Полежаев тяжело вздохнул.
— Чего заикаешься?
— Кы-кантузия.
— А-а. Бухнем?
Пили они три дня или четыре. Новый год проспали. Их не будили.
Ксюха потом ставила капельницу Полежаеву. Каргулов моложе был — сам отошел.
КамАЗ был забит селитрой и всякой взрывной дрянью. Посчитали — оказалось две тонны. Если бы рвануло, дежурный вместе со штабом улетели бы как раз к механам в автопарк. КамАЗ потом разобрал на запчасти Василич-зампотыл; девчонку-смертницу увезли в Ханкалу, больше о ней никто ничего не слышал.

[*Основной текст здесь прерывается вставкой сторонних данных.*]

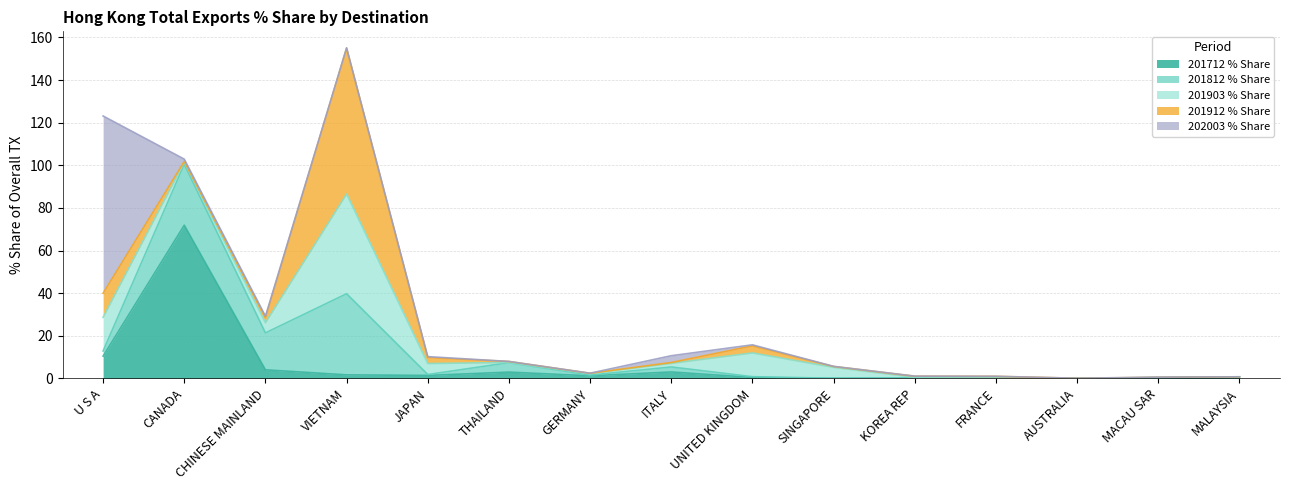

At how many categories does at least one series exceed 37?

3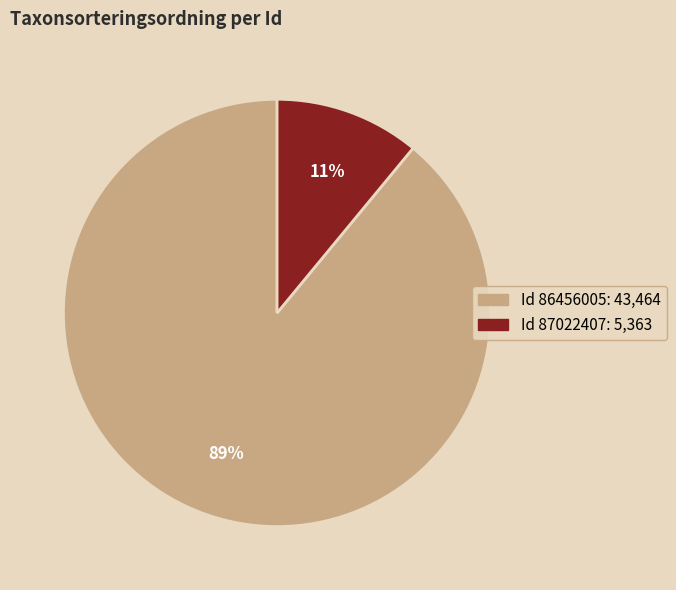

Does any single category account for the majority?

Yes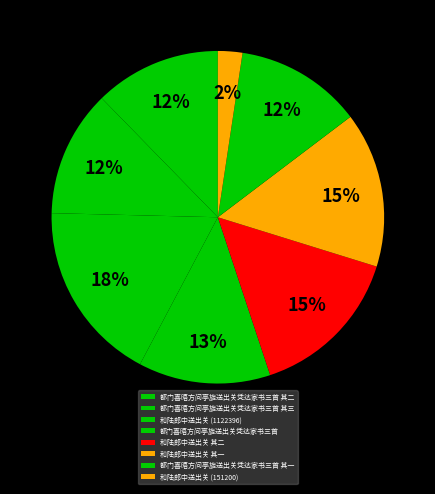

What is the ratio of the value at 和陆郎中送出关 (1122396) to the value at 都门喜晤方问亭旋送出关凭达家书三首 其二?

1.4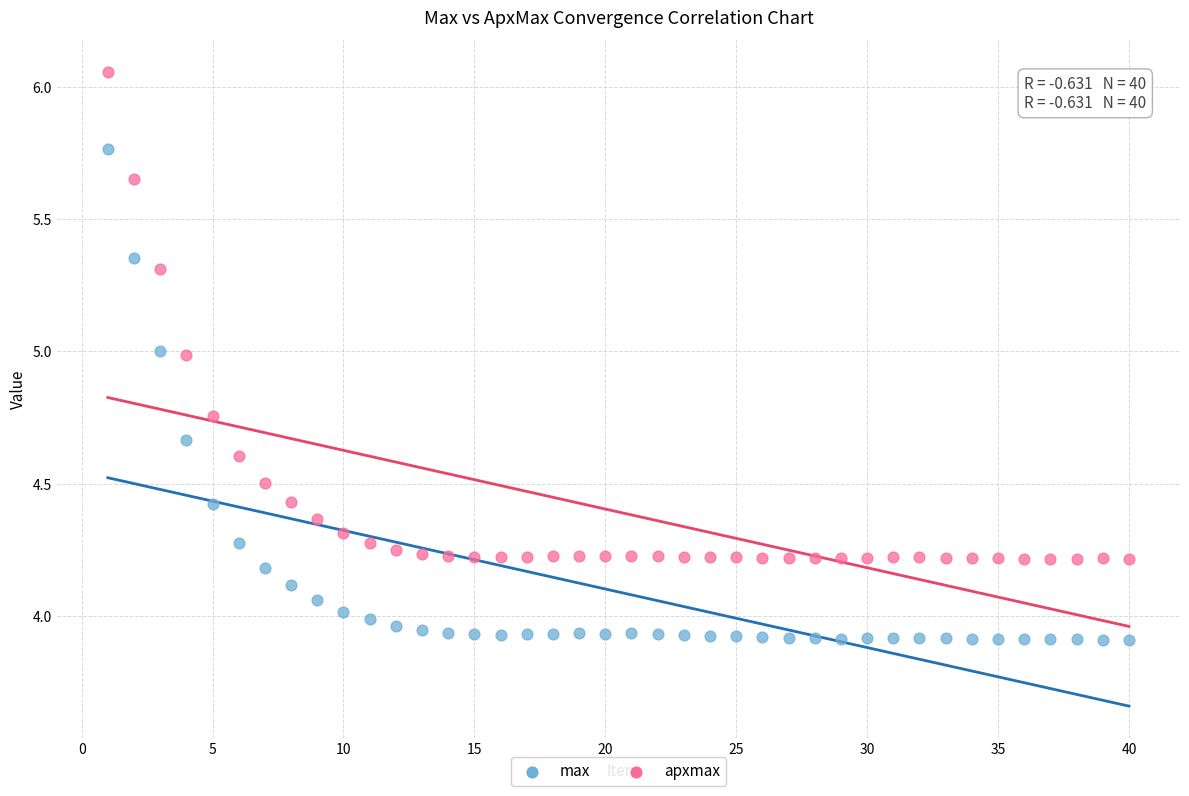

What is the X range (max minus min) for the scatter plot?

39.0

Весна наступила обычная для Кавказа: с ранней оттепелью, февральской черемшой, мартовской грязью и апрельской зеленью. Выжженные сады и парки обросли молодыми жизнерадостными побегами; на улицах Грозного появилось больше прохожих, а по обочинам широких неопрятных проспектов, маленьких кривых улочек, пригородных шоссе еще с десяток поминальных крестов. На каждом — табличка с надписью: здесь тогда-то и тогда-то, во время проведения инженерной разведки погиб сапер… дальше фамилии.
Война закончилась…
Началась контртеррористическая операция. Группировка войск в Чечне численностью дошла до семидесяти тысяч. К весне усилилась активность боевиков, в госпиталях кривая потерь поползла наверх.
Протопал Буча со своим взводом сотни километров по грозненским улицам. Как на спидометр намотал тревожные мили: сколько теперь ни старайся, не скрутить военный километраж. Завертело Ивана Знамова, затянуло по горло — по самое яблочко. Новая война питала Бучину душу — наполняла ее все большей ненавистью к этому неразумному, неправедному миру.